George Samalot, President of the Hudson Valley Marine Trades Association, is working with ESMTA to enact a more realistic tax structure for recreational vehicles in New York State. The issue -- eliminating the state sales tax for boat purchases over $239,000 -- has been around for some four years now, and George disputes the notion that it’s a “tax loophole for the rich,” as the New York Times described it, and says it actually not an effort to cut a “Luxury Tax,” but rather an “everyday tourism tax.”
In an exchange of correspondence with Hudson Valley Assemblyman James Skoufis, George raised the issue that he believes is vital to the financial wellbeing of marine dealers statewide -- namely adopting a recreational sales tax structure similar to the one in place in neighboring New Jersey.
George proposed that the current sales tax credit in New York State be made to replicate that of New Jersey with regard to recreational boats. New York currently charges sales tax on the first $234,000 of the purchase of a boat, and hat amount there is no further tax. New Jersey has a 3.25% sales tax for any recreational boat.
“I have always thought the current tax law for recreational yachts in New York State is a move in the right direction,” George noted, “but currently, post Sandy, this new tax break offers nothing to the Hudson Valley Boat dealers.”
“Prior to Hurricane Sandy we were all enjoying selling boats that exceeded $234,000 & this new law would have benefited us all.
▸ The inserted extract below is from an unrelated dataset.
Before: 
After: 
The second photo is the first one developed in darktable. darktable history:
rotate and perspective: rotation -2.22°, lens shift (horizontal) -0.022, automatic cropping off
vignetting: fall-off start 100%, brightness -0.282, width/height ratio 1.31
Now doing business selling recreational vessels in the Hudson River Valley, not too many of us (if any at all) are offering yachts of this value,” he added.
George suggested that if the State would consider what New Jersey has done at 3.25% for any & all recreational boats, “that could be a nice boost for the current boat dealers in the Hudson Valley.”
Assemblyman Skoufis replied that he thought the idea was thoughtful and prudent, but noted the significant backlash in the State assembly when sales tax-free reform was last enacted for boats costing more than $234,000. He indicated there did not seem to be many legislative colleagues eager to revisit the subject.